University of California at Berkeley to Eliminate All Students on Jan. 1

University of California at Berkeley to Eliminate All Students on Jan. 1
This post was published on the now-closed HuffPost Contributor platform. Contributors control their own work and posted freely to our site. If you need to flag this entry as abusive, send us an email.

Responding to reduced State assistance and other budgetary pressures,
Chancellor Robert J. Birgeneau announced that the University of California at Berkeley will eliminate all students beginning January 1, 2010. Rejecting the alternative of across the board reductions, the Board of Regents chose to preserve the "heart and soul" of the University, the faculty and the administrative staff.

Birgeneau called the decision "courageous and forward looking." "If the faculty and administrative staff continue in place, Cal-Berkeley will be well positioned to accept students if the economy recovers," he predicted.

Dr. Enid Ross, Associate Dean for Ratings, expected the elimination of students would propel the Cal-Berkeley, currently rated #21 by US News among national universities, into the top five.

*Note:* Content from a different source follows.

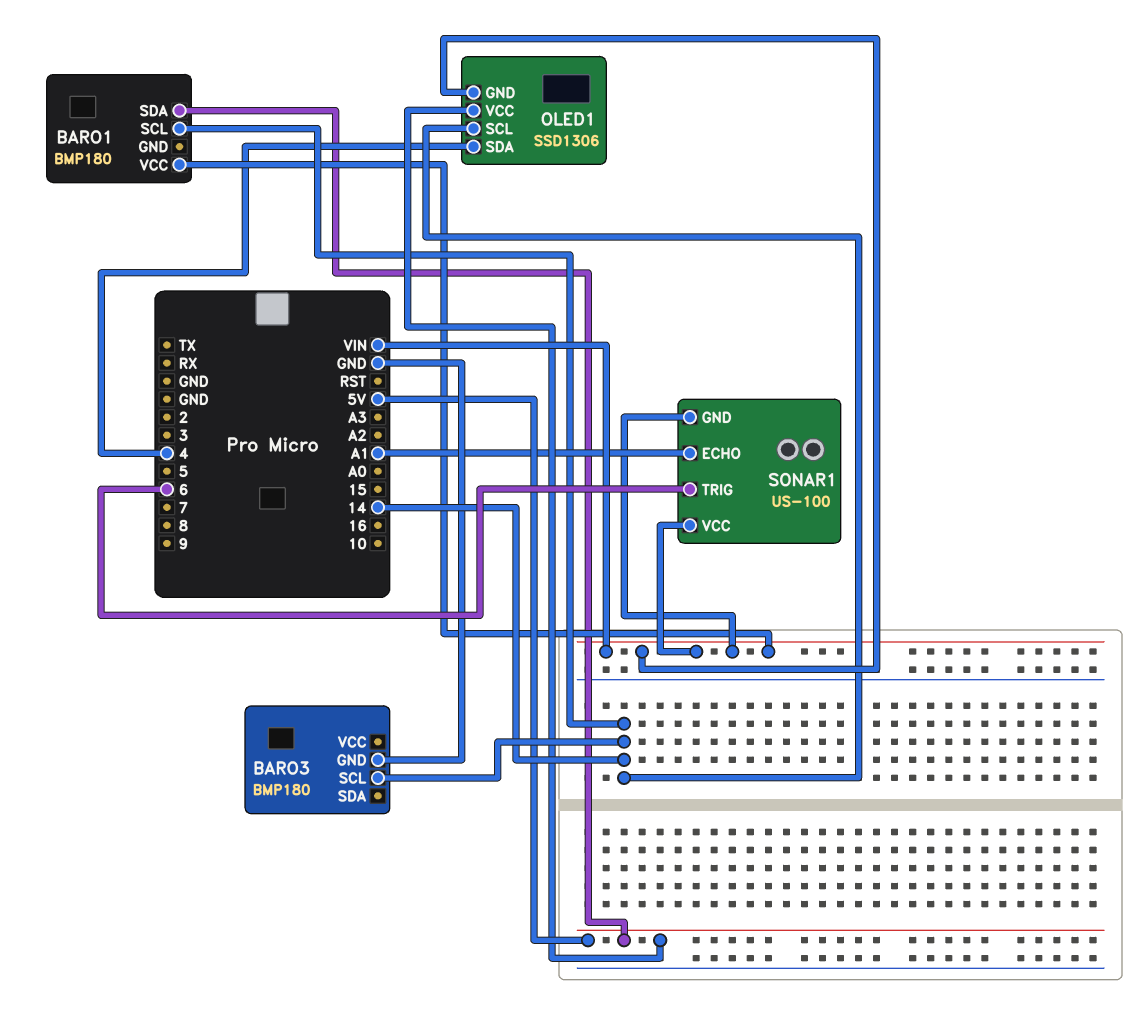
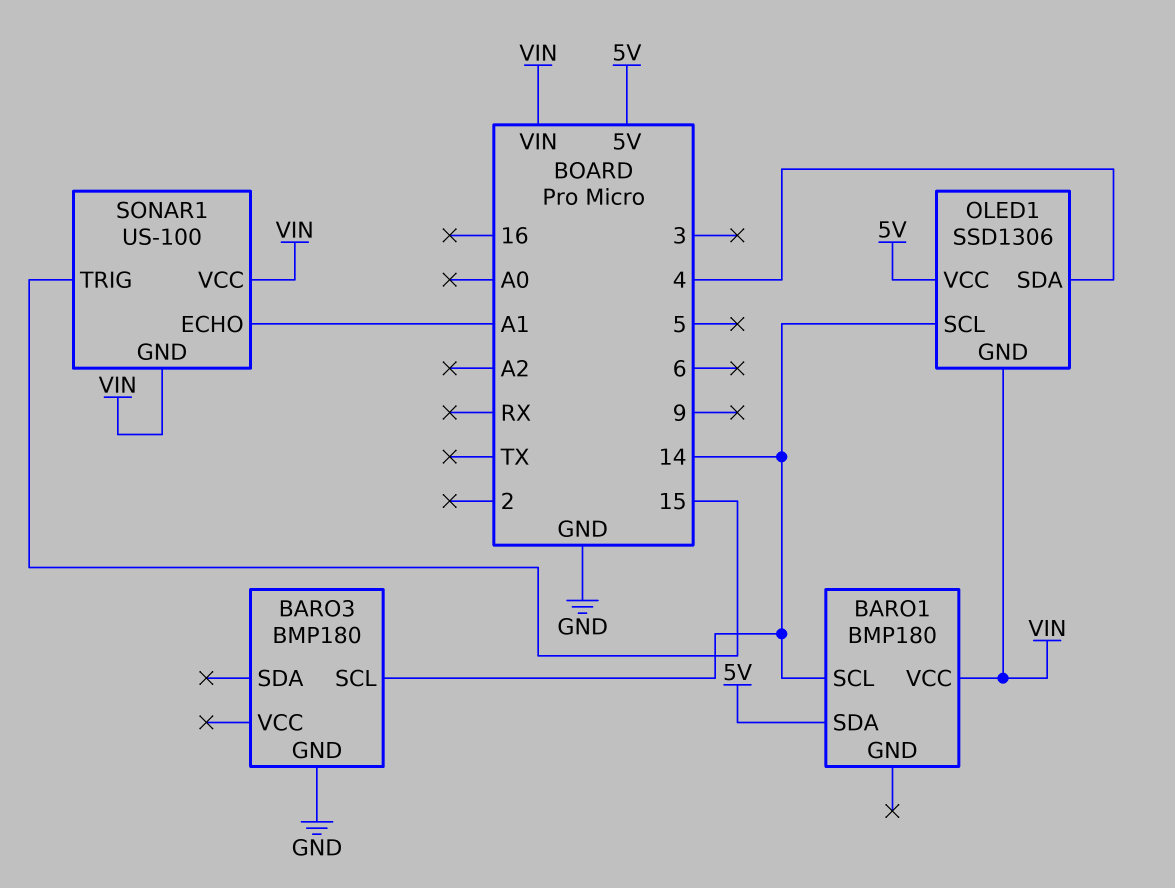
SONAR1 pin TRIG: 6 -> 15

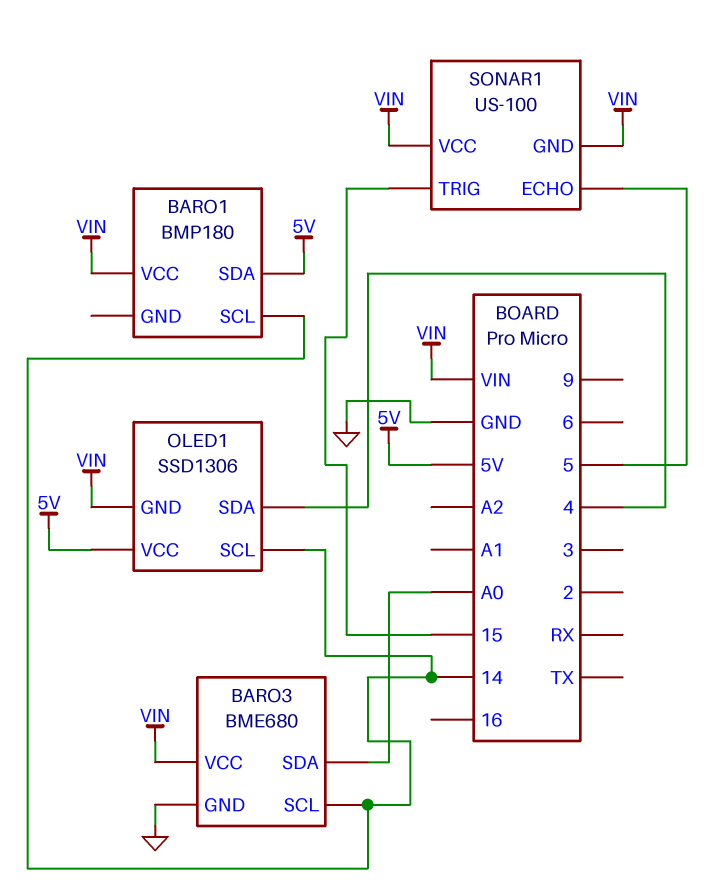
BARO3: BMP180 -> BME680
BARO3 pin SDA: none -> A0
BARO3 pin VCC: none -> VIN
SONAR1 pin ECHO: A1 -> 5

"Eliminating students will place us at the top of many of the categories that US News uses to rate universities," Ross claimed. "We will be number one in selectivity. We don't accept anybody. We will be number one in student retention. We won't lose a single student. We will be number one in class size. You can't get smaller than zero. We will also enjoy the best Teacher/Student ratio and Financial Resources per Student. No one can beat infinity."

With no students, Dr. Louis Lowe, Vice Provost for University Reputation, expected the Universities academic reputation to soar since, "the faculty can now devote themselves entirely to research and publication without the bothersome duties of teaching."

Many leading scholars have already contacted Cal-Berkeley about non-teaching tenured professorships, including three academic superstars: Harvard's Dr. Richard Katz, a leading authority on LGBT Weaving in the Kingdom of Mali (c. 1400 C.E.), Dr. Rachael Winston of Princeton University, whose lectures on "Intersections of Identity in Balkan-American Communities: Women, Gender and Sexuality" have established a new paradigm for intersections of identity of women, gender and sexuality in Balkan-American communities, and University of Michigan sociologist Dr. Richard Blake, an expert on smaller cities in Ohio during the 1950s and author of the seminal work, Akron, Ohio 1950-55: A City in Transition.

Birgeneau reassured alumni that the Cal-Berkeley would still field a football team despite the absence of students. "We can now drop the pretense that football players are students. The football team will now be drawn form the administrative staff."

Cal Football coach Jeff Tedford was optimistic about fielding a team of administrative staffers. "We have been hamstrung by NCAA eligibility rules that require a certain combination of GPA and SAT scores. For example, a high school senior with a 2.5 GPA would need a combined 820 on his SAT's to be eligible. We have much lower standards for administrative staff," he noted. University regulations require only that administrative staffers read at a fourth grade level.

The Cal-Berkeley announcement prompted other universities to consider eliminating students. Lee Bollinger, President of Columbia University, observed, "At Columbia, our first priority is urban real estate development. The presence of students has become a distraction. Furthermore, if we eliminated students we would not need to hire football plays as administrative staff. Our administrative staff could whip the Varsity today."